Silver’s sharper gains reflect both its historical tendency to amplify gold’s moves and its growing role in industrial applications, including renewable energy and electronics. That dual demand profile has made silver particularly sensitive to both inflation expectations and long-term structural trends, further fueling investor interest.
The rally has also lifted mining stocks. In premarket trading in the United States, shares of gold and silver miners edged higher, with the iShares MSCI Global Gold Miners ETF rising nearly 2.7%, as investors bet that sustained high prices will boost cash flows and balance sheets across the sector.
Beyond inflation and growth concerns, attention is turning to U.S. monetary leadership. Investors are closely watching the race to nominate the next chair of the Federal Reserve, amid questions about the institution’s independence following repeated public pressure from President Donald Trump on current chair Jerome Powell. Markets are increasingly sensitive to any signal that political considerations could influence future monetary policy.

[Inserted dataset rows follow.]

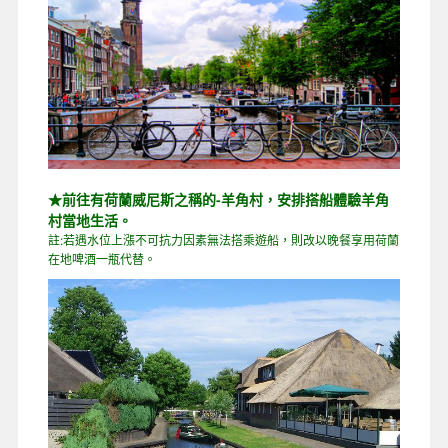
★前往有荷蘭威尼斯之稱的-羊角村，安排搭船體驗羊角
村當地生活。
註:若遇水位上漲不可抗力因素無法搭乘遊船，則改以晚餐享用荷蘭
在地啤酒一瓶代替。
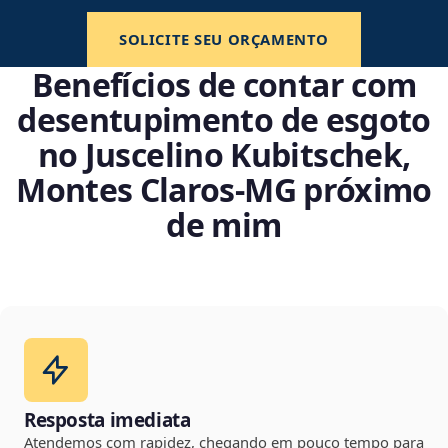
SOLICITE SEU ORÇAMENTO
Benefícios de contar com
desentupimento de esgoto
no Juscelino Kubitschek,
Montes Claros‑MG próximo
de mim
Resposta imediata
Atendemos com rapidez, chegando em pouco tempo para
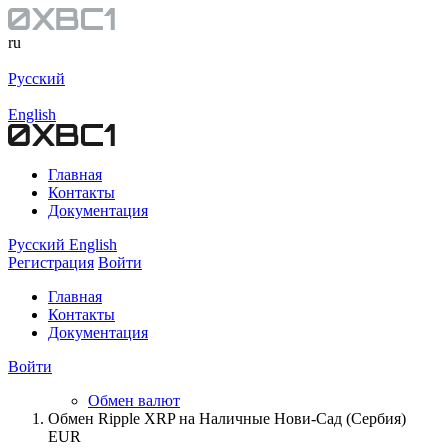
ru
Русский
English
Главная
Контакты
Документация
Русский
English
Регистрация
Войти
Главная
Контакты
Документация
Войти
Обмен валют
Обмен Ripple XRP на Наличные Нови-Сад (Сербия)
EUR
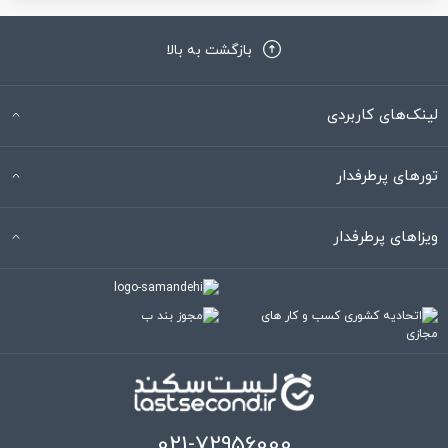
بازگشت به بالا
لینک‌های کاربردی
تورهای پرطرفدار
ویزاهای پرطرفدار
021-72956000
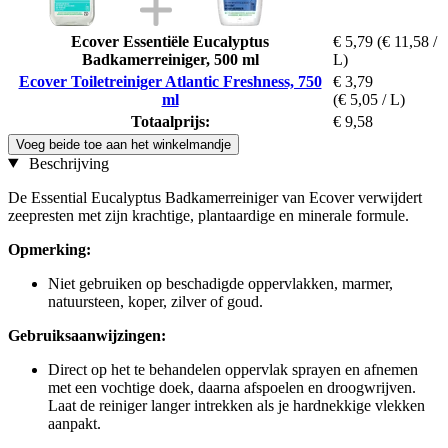
Ecover Essentiële Eucalyptus
€ 5,79
(€ 11,58 /
Badkamerreiniger, 500 ml
L)
Ecover Toiletreiniger Atlantic Freshness, 750
€ 3,79
ml
(€ 5,05 / L)
Totaalprijs:
€ 9,58
Voeg beide toe aan het winkelmandje
Beschrijving
De Essential Eucalyptus Badkamerreiniger van Ecover verwijdert
zeepresten met zijn krachtige, plantaardige en minerale formule.
Opmerking:
Niet gebruiken op beschadigde oppervlakken, marmer,
natuursteen, koper, zilver of goud.
Gebruiksaanwijzingen:
Direct op het te behandelen oppervlak sprayen en afnemen
met een vochtige doek, daarna afspoelen en droogwrijven.
Laat de reiniger langer intrekken als je hardnekkige vlekken
aanpakt.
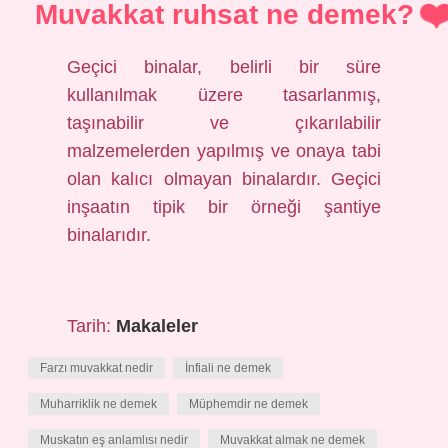
Muvakkat ruhsat ne demek?
Geçici binalar, belirli bir süre
kullanılmak üzere tasarlanmış,
taşınabilir ve çıkarılabilir
malzemelerden yapılmış ve onaya tabi
olan kalıcı olmayan binalardır. Geçici
inşaatın tipik bir örneği şantiye
binalarıdır.
Tarih:
Makaleler
Farzı muvakkat nedir
İnfiali ne demek
Muharriklik ne demek
Müphemdir ne demek
Muskatın eş anlamlısı nedir
Muvakkat almak ne demek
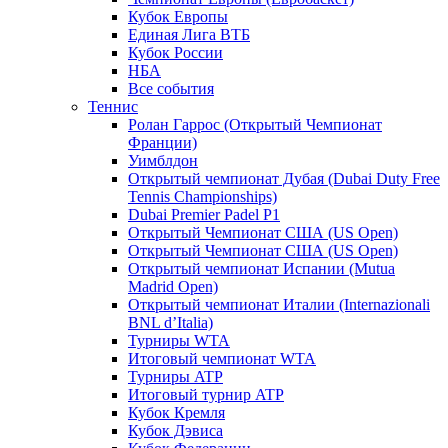
Кубок Европы
Единая Лига ВТБ
Кубок России
НБА
Все события
Теннис
Ролан Гаррос (Открытый Чемпионат
Франции)
Уимблдон
Открытый чемпионат Дубая (Dubai Duty Free
Tennis Championships)
Dubai Premier Padel P1
Открытый Чемпионат США (US Open)
Открытый Чемпионат США (US Open)
Открытый чемпионат Испании (Mutua
Madrid Open)
Открытый чемпионат Италии (Internazionali
BNL d’Italia)
Турниры WTA
Итоговый чемпионат WTA
Турниры ATP
Итоговый турнир ATP
Кубок Кремля
Кубок Дэвиса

“What we’re quite focused on here is the long-term fiscal credibility of the United States,” McLennan said. “Because I think that is the condition precept for having an independent Fed and for having a rational chair.”
Labour market dynamics are another key variable. McLennan said wage inflation could shape the outlook for both interest rates and precious metals in the months ahead, particularly if job openings continue to rise alongside corporate earnings. Such a combination could complicate the Fed’s efforts to strike a balance between supporting growth and keeping inflation in check.
For now, gold and silver appear to be benefiting from a convergence of anxieties: ballooning deficits, uncertain monetary leadership, and unease about the durability of the global recovery. With prices already at historic highs and investor sentiment tilting defensive, precious metals are once again asserting themselves as a central pillar of portfolio protection rather than a peripheral hedge.